EXTRAIT DU DOCUMENT:
------------

Sur l'action civile la Confédération Syndicale des Familles et l'Organisation générale des Consommateurs ont été déclarées recevables dans leur constitution de partie civile et MM. D et L ont été condamnés solidairement à payer à chaque association la somme de 2 000 F à titre de dommages-intérêts outre des frais irrépétibles respectivement de 1 500 F et de 500 F.

M. L et M. D ont relevé appel des dispositions pénales et civiles du jugement, le Procureur de la République a relevé appel des dispositions pénales.

A l'audience du 28 mai 2002, devant la cour:

- la Confédération Syndicale des Familles - CSF - représentée, a, par conclusions déposées à l'audience, demandé la confirmation du jugement et l'allocation de la somme complémentaire de 380 euros par application de l'article 475-1 du Code de procédure pénale,

- l'Organisation Générale des Consommateurs - ORGECO - représentée a demandé, oralement, la confirmation du jugement et l'allocation de 150 euros en application de l'article 475-1 du Code de procédure pénale,

- l'Avocat général a fait observer que, si M. L avait parlé de l'accident, il l'avait sous-estimé et que M. D n'avait pas été attentif de façon suffisante, surtout pour un professionnel; il a requis la confirmation du jugement,

- M. D, comparant et assisté a, oralement et par conclusions, demandé la relaxe.

Il soutient qu'il n'y a pas de tromperie; il expose en effet que M. L a volontairement minimisé, pour mieux les occulter, la gravité et les conséquences de l'accident pour négocier un prix de reprise maximum; il affirme que, lors de la reprise, la société Gam a procédé aux vérifications d'usage et que, d'ailleurs, en mai 1997, ni le garage Rover de Pinsaguel ni les Ets Dac Auto Bilan de Muret n'ont révélé l'existence d'un passage au marbre du véhicule.

Il ajoute qu'il a été révélé, au cours des opérations d'expertise judiciaire, que M. Toulouse avait été, lui-même, victime d'un accident - un choc sur le soubassement - qu'il avait dissimulé et que l'expert avait passé sous silence, cet accident ayant une incidence sur l'approche du dossier et sur l'appréciation des responsabilités, introduisant le doute et justifiant la relaxe.

------------

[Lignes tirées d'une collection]

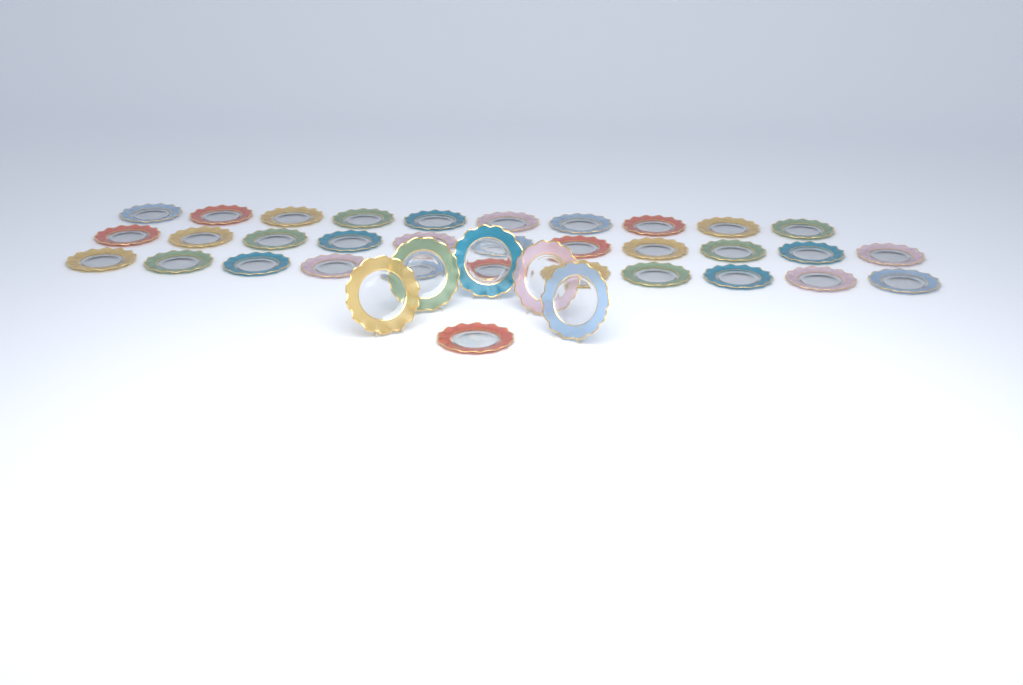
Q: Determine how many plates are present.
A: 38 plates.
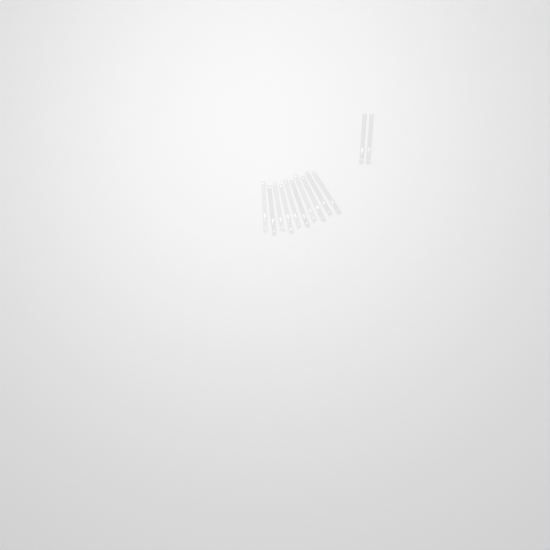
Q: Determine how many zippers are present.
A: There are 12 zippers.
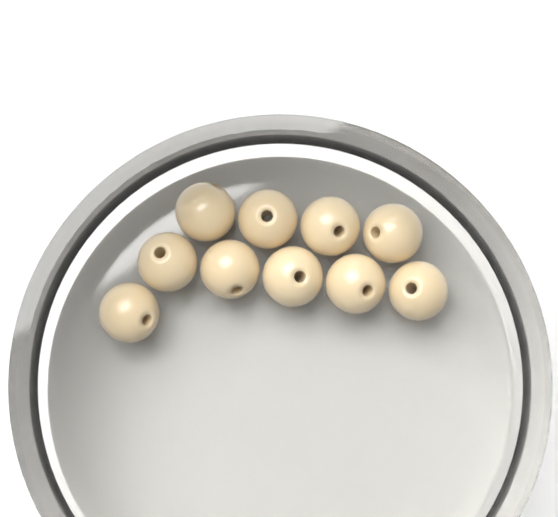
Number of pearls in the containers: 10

------------

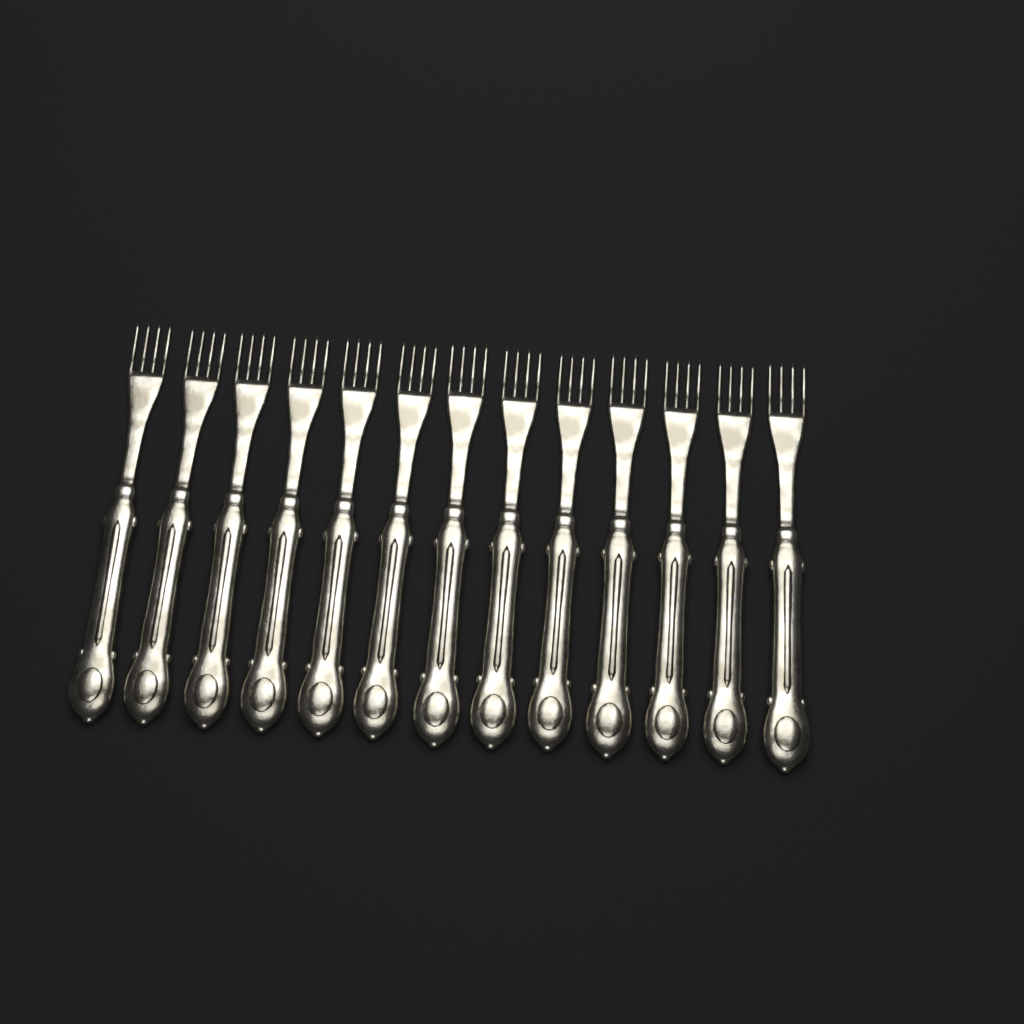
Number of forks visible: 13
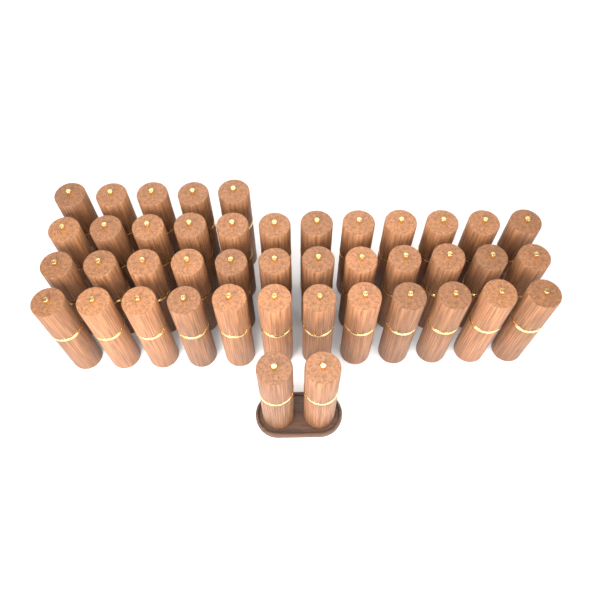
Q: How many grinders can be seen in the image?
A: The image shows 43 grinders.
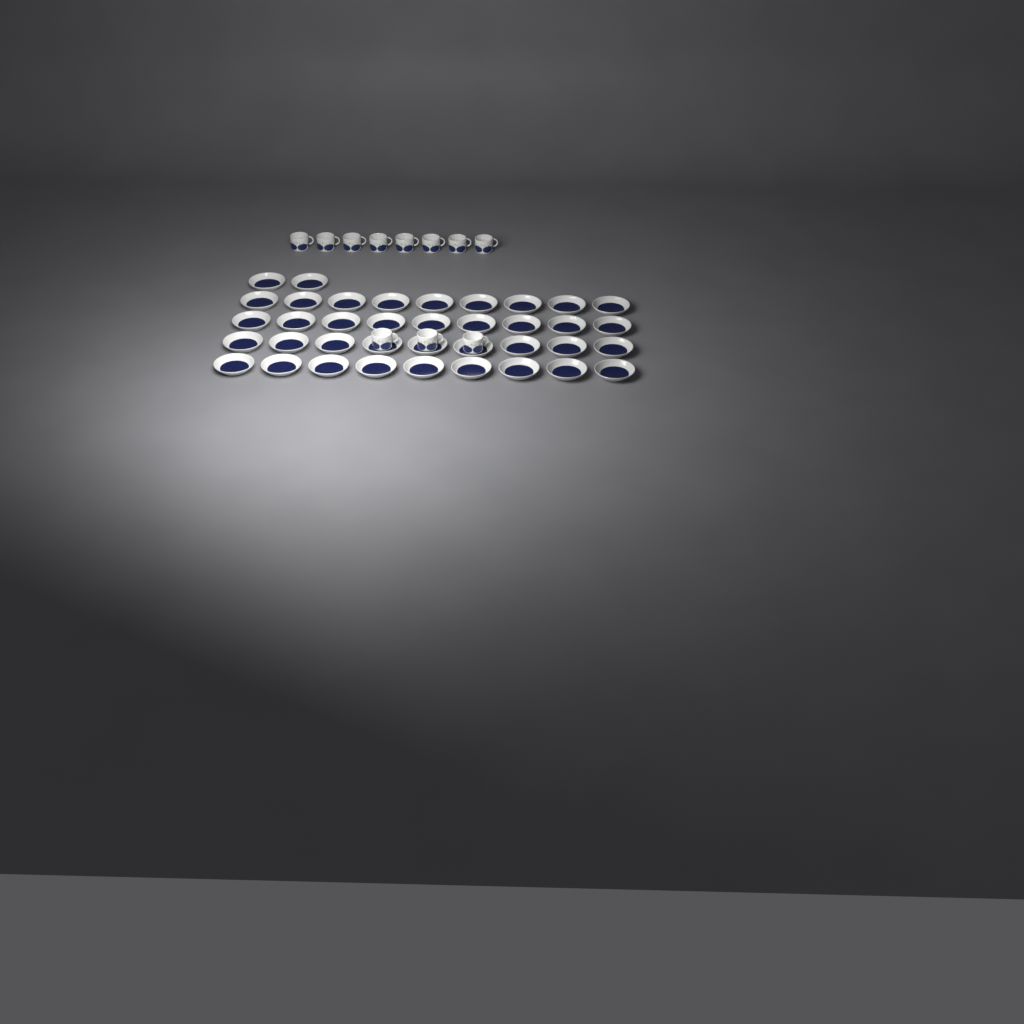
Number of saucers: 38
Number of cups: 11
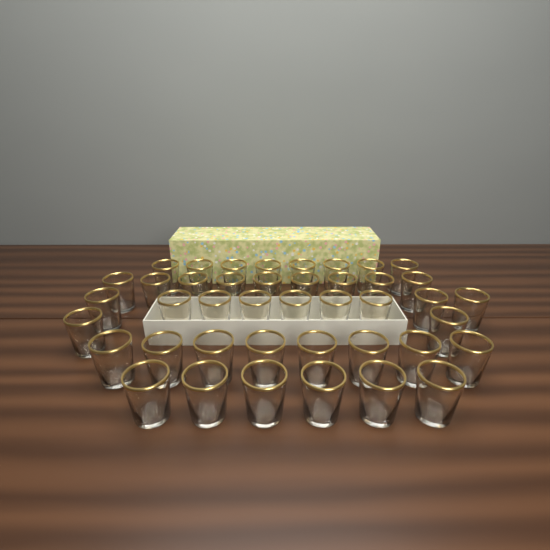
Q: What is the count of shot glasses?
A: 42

------------

CONSIGNE 1: Dans l'extrait du document, quelle somme l'Organisation Générale des Consommateurs a-t-elle demandée en application de l'article 475-1 du Code de procédure pénale ?
CONSIGNE 2: Poursuivez l'extrait du document après sa dernière phrase.

RÉPONSE ATTENDUE 1: 150 euros.

RÉPONSE ATTENDUE 2:
Il considère que les traces de prise de mordaches relevées par l'expert judiciaire - qui n'a pas été commis dans le cadre d'une expertise pénale - ont pu passer inaperçues malgré les contrôles parce que très peu visibles et que donc l'élément intentionnel n'est pas caractérisé.

- M. L, comparant et assisté a fait valoir que la société Gam avait caché pendant l'enquête de gendarmerie, mais remis à l'expert, un document qui l'innocente, la fiche signalétique dans laquelle il a indiqué qu'un accident s'était produit.

Il ajoute qu'il est impossible que le garage Gam n'ait pas vu les traces, l'expert judiciaire ayant bien relevé que les traces de griffes subsistaient sur le bas de caisse et qu'elles étaient visibles par un contrôle visuel.

Il sollicite sa relaxe.

Il verse à la procédure les deux rapports d'expertise rédigés par l'expert judiciaire dans le cadre de l'instance civile, contradictoires.

Sur la responsabilité pénale de M. L

Les parties produisent une attestation signalétique du véhicule signée par M. L sous la mention lu et approuvé; elle mentionne:

"LE VEHICULE A-T-IL FAIT L'OBJET D'UN ACCIDENT: oui

Si oui, en préciser la nature et l'importance: pas grave"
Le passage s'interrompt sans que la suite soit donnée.